Available data:
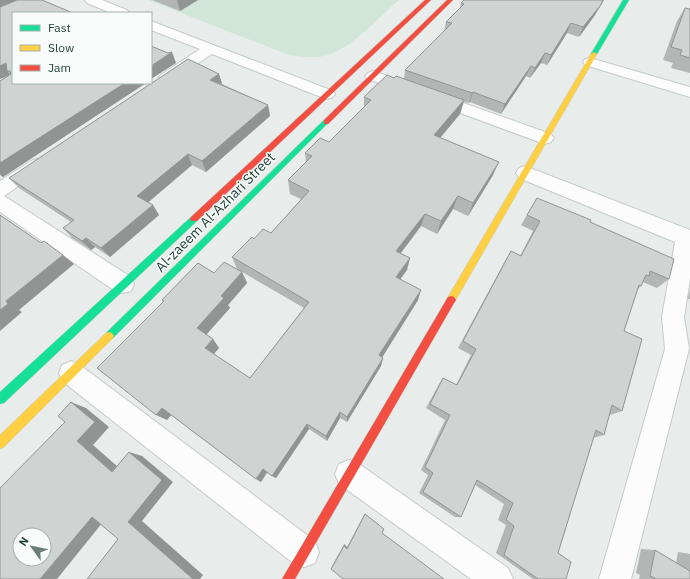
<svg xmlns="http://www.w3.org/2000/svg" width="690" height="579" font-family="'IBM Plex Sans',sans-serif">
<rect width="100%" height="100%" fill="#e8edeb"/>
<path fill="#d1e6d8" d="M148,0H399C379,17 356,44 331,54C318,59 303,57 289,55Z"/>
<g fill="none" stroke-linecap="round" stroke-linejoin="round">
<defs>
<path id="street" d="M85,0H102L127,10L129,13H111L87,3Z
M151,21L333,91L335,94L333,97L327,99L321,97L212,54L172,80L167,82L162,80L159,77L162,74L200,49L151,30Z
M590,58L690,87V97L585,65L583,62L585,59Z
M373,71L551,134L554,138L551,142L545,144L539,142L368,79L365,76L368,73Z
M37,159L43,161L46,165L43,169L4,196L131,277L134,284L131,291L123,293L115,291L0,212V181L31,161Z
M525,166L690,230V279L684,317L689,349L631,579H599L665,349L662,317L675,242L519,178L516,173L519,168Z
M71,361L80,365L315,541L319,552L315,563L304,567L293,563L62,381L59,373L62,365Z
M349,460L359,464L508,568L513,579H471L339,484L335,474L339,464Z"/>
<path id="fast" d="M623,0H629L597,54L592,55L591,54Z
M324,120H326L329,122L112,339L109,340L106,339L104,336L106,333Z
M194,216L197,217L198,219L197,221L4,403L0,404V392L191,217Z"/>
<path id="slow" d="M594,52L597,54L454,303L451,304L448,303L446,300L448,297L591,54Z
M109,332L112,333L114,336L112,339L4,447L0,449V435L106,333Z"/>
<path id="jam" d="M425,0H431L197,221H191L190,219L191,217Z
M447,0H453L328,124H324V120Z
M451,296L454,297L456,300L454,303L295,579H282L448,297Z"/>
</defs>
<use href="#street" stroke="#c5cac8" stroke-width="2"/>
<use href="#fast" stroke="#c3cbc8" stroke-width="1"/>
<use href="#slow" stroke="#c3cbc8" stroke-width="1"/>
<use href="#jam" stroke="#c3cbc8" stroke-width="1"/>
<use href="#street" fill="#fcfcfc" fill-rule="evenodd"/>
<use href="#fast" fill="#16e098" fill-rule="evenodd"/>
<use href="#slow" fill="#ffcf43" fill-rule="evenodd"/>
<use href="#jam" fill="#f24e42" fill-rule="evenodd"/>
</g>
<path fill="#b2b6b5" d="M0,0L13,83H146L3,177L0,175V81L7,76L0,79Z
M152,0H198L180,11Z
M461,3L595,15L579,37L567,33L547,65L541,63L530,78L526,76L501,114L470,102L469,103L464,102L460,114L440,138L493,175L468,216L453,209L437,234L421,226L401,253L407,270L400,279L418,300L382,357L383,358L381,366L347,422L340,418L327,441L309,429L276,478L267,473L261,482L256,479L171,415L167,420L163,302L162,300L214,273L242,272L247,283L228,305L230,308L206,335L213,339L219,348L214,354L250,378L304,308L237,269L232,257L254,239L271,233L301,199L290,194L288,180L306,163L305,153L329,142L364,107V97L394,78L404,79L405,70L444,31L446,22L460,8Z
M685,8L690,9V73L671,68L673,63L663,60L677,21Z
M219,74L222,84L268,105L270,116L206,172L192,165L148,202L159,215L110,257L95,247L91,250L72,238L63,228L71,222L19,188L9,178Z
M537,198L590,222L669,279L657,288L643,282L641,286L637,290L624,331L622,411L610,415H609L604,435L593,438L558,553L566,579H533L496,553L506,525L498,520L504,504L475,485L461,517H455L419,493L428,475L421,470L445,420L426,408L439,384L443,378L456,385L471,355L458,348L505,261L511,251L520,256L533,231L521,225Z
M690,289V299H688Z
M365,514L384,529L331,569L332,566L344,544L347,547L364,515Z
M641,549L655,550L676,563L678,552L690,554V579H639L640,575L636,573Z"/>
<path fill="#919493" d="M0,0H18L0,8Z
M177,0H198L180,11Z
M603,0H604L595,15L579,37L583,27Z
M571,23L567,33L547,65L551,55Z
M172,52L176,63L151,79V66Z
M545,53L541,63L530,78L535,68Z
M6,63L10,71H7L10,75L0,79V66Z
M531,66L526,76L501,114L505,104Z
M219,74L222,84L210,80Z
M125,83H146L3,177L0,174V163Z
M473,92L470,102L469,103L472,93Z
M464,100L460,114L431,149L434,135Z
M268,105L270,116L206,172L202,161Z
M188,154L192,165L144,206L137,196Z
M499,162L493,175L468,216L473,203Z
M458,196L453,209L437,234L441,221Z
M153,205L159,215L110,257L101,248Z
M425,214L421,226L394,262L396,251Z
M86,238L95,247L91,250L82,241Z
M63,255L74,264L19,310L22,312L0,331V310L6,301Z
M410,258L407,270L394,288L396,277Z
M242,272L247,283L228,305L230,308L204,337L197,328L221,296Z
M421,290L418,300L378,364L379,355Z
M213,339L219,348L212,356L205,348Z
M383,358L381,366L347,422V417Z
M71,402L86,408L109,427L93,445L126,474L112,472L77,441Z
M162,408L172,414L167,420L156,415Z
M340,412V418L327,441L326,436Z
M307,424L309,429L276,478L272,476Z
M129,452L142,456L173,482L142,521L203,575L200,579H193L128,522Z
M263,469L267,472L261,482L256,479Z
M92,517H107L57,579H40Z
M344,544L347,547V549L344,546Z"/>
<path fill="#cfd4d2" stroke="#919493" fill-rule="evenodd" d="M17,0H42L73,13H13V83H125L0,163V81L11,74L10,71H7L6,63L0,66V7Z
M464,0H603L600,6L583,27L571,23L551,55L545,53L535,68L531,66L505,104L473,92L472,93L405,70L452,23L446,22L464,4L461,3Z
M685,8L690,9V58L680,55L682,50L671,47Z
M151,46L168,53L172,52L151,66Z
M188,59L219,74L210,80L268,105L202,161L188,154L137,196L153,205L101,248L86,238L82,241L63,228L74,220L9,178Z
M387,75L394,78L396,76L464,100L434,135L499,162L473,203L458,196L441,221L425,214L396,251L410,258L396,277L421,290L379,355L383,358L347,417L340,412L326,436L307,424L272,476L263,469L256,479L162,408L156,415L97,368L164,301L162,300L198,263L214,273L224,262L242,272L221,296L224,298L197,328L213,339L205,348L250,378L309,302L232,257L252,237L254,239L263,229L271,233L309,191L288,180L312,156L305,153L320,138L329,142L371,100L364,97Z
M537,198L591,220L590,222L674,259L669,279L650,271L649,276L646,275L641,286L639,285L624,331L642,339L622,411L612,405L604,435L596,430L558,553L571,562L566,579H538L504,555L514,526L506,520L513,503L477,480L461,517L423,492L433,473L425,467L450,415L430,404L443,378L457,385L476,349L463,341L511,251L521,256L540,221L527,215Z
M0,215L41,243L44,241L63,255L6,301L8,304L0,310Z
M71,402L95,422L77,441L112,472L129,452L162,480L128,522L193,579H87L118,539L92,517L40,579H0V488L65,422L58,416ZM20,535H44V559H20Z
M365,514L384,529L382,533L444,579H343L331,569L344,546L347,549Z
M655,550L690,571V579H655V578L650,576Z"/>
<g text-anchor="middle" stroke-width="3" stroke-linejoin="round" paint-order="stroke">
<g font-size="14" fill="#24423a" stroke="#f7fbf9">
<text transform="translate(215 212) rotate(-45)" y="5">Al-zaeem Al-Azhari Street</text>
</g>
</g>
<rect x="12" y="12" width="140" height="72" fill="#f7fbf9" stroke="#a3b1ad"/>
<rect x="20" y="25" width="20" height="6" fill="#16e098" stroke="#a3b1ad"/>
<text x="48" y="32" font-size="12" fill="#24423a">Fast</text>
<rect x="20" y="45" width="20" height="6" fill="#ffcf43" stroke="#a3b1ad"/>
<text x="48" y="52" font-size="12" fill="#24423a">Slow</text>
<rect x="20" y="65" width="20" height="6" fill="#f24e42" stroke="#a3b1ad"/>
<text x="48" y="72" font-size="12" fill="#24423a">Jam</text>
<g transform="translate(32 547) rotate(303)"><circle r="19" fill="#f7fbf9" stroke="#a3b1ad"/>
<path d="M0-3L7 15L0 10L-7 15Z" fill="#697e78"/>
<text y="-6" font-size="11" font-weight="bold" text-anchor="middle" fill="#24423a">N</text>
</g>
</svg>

...

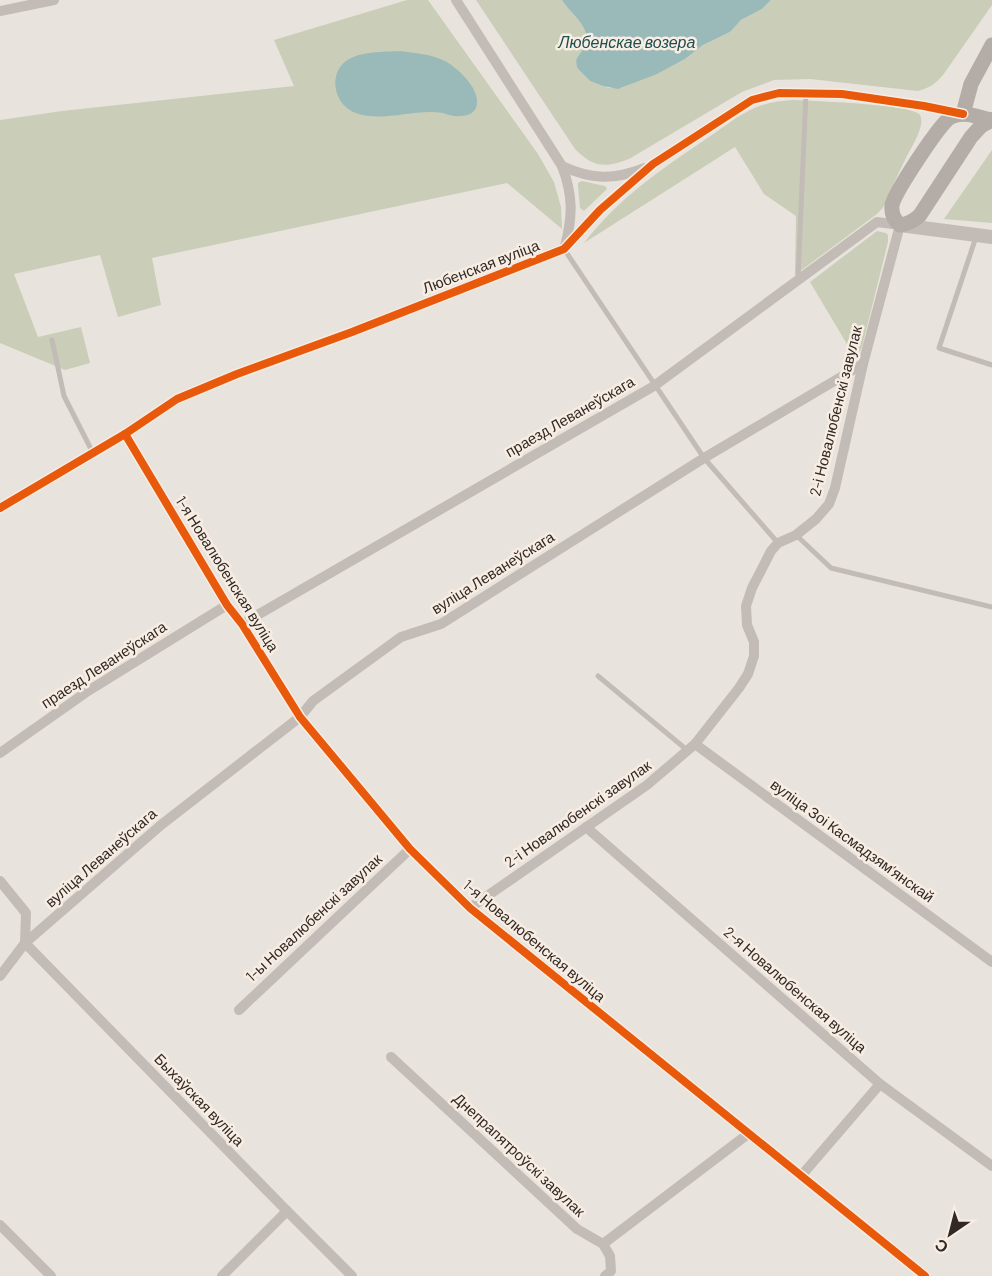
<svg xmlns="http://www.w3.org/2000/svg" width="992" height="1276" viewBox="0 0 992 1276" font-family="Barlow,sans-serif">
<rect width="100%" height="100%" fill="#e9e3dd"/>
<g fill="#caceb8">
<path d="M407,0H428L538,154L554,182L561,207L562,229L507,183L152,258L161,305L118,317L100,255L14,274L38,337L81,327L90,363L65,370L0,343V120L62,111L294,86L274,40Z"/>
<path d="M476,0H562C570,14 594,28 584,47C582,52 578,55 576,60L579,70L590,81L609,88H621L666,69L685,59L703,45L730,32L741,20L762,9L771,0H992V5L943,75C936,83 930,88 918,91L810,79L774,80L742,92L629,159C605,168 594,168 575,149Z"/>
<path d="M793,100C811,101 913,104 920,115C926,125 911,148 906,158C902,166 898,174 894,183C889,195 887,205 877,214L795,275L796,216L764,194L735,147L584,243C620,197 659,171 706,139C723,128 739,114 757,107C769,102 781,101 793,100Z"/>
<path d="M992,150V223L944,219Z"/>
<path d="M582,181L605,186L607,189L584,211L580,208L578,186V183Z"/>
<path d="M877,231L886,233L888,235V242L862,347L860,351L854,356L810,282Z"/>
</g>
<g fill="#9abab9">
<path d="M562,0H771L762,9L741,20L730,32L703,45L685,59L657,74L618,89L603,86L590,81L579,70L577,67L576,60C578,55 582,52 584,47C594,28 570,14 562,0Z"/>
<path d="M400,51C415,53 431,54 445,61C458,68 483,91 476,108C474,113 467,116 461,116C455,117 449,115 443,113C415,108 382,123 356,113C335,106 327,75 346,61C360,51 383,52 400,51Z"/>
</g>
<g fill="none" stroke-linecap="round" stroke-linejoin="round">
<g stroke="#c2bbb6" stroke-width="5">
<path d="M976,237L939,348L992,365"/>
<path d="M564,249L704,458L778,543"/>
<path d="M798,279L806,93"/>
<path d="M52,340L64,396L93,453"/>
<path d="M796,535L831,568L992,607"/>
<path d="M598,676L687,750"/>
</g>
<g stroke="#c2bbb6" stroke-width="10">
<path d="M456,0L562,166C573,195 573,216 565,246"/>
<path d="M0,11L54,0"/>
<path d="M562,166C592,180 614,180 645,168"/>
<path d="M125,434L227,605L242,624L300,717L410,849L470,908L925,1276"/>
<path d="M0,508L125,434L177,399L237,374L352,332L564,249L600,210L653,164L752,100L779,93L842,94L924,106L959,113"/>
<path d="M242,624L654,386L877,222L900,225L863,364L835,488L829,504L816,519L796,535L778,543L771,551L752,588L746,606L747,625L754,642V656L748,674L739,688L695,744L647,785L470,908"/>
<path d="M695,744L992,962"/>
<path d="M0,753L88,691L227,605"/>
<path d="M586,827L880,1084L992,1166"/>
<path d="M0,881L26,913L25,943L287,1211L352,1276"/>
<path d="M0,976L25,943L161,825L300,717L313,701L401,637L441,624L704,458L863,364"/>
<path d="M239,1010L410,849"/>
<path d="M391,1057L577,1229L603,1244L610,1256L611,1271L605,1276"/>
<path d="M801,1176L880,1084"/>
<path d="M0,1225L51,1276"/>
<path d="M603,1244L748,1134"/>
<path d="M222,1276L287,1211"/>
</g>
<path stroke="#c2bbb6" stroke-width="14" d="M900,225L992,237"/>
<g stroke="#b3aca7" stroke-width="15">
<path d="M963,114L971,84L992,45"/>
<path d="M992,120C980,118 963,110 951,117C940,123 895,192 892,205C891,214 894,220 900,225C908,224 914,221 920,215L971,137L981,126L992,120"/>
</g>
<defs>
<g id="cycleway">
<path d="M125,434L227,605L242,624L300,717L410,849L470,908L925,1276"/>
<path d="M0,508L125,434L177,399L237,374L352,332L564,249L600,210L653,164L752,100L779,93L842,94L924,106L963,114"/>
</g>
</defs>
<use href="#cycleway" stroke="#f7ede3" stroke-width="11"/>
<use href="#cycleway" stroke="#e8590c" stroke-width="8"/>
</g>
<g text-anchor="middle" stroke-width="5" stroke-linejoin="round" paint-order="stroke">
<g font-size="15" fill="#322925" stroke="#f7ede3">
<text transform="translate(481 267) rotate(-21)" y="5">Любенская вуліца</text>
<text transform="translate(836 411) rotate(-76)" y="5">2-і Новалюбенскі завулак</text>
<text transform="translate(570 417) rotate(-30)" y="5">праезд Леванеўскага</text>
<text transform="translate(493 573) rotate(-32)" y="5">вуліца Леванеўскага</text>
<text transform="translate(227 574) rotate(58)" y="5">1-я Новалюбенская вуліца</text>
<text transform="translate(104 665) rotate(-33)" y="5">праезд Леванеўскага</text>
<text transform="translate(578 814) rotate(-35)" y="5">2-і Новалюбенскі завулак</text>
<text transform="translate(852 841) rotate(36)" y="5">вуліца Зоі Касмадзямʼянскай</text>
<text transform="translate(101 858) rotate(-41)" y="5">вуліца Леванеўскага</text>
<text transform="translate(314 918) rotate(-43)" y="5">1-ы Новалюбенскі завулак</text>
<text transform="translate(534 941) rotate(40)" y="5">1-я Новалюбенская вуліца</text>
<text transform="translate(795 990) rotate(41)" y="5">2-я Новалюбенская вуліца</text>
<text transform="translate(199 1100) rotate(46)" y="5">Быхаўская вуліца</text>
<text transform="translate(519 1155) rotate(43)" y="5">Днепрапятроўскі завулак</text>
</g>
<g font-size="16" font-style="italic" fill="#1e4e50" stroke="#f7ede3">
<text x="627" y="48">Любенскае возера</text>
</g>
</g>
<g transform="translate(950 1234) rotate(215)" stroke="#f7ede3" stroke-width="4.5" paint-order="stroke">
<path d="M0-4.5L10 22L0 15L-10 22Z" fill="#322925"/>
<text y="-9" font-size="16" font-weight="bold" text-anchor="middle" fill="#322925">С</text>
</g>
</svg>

...

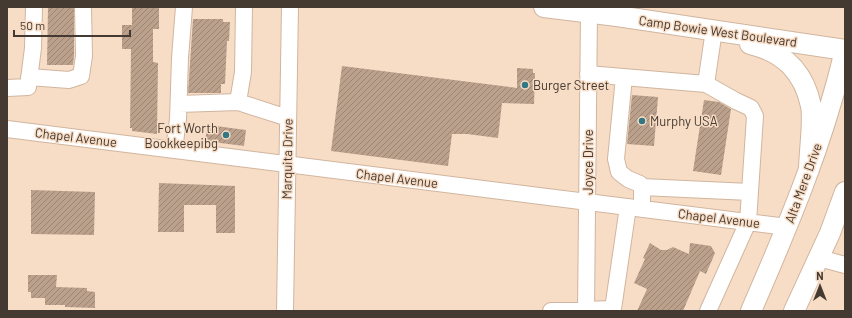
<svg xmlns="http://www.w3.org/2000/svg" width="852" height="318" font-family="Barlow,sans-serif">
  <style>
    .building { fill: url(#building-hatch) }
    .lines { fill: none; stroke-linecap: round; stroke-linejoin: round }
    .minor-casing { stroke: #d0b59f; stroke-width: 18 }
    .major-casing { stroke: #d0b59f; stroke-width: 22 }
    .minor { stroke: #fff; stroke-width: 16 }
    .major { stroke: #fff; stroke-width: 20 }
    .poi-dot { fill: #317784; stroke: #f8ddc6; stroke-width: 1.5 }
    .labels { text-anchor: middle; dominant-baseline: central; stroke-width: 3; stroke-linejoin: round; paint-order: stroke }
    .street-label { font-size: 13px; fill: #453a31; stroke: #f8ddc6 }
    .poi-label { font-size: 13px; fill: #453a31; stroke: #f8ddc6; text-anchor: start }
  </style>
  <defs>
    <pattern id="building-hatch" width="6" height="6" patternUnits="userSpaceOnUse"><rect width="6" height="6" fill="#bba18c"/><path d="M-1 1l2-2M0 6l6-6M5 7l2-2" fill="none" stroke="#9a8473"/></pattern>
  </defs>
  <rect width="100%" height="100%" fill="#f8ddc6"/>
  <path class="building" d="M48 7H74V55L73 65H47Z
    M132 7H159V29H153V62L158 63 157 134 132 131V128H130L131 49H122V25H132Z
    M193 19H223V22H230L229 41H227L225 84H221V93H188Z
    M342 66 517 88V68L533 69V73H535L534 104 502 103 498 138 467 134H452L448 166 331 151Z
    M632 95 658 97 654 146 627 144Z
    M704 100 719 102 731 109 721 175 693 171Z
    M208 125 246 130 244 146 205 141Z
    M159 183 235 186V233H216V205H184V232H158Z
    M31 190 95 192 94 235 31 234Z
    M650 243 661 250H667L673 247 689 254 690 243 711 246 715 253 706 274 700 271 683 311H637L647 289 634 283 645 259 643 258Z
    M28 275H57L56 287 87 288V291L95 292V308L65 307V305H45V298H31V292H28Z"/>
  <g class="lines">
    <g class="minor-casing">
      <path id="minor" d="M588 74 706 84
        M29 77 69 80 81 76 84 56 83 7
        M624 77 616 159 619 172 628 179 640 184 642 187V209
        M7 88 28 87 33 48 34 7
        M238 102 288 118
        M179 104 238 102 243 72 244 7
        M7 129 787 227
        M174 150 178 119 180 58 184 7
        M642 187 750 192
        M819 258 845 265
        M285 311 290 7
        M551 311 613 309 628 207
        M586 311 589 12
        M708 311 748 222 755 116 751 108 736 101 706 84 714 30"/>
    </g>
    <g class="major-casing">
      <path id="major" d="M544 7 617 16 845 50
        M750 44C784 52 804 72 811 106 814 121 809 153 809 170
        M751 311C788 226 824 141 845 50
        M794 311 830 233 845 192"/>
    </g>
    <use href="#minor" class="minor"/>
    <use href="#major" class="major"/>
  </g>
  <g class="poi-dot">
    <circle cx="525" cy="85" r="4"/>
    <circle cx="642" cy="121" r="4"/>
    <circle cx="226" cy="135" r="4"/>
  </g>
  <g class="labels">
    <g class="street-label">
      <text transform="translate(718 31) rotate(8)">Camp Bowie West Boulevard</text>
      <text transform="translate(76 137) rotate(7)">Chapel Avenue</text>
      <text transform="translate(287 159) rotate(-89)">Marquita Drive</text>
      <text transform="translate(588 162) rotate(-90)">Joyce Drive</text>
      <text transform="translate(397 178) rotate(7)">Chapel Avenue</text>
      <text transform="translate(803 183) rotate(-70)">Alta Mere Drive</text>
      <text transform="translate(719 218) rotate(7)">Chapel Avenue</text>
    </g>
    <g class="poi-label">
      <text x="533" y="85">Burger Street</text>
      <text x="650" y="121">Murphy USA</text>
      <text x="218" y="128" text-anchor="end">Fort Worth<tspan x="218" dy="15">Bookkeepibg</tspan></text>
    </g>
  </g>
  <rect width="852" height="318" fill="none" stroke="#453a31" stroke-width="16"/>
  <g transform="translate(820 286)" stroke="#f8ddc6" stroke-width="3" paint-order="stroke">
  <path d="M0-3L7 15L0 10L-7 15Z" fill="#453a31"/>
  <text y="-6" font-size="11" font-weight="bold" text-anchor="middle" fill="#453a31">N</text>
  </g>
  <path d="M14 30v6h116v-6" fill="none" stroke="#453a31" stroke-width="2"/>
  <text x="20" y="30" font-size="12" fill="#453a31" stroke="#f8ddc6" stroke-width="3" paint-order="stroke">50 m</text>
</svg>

What you need to do:
A complete answer gives every line of the data that includes "lines".

Response box:
    .lines { fill: none; stroke-linecap: round; stroke-linejoin: round }
  <g class="lines">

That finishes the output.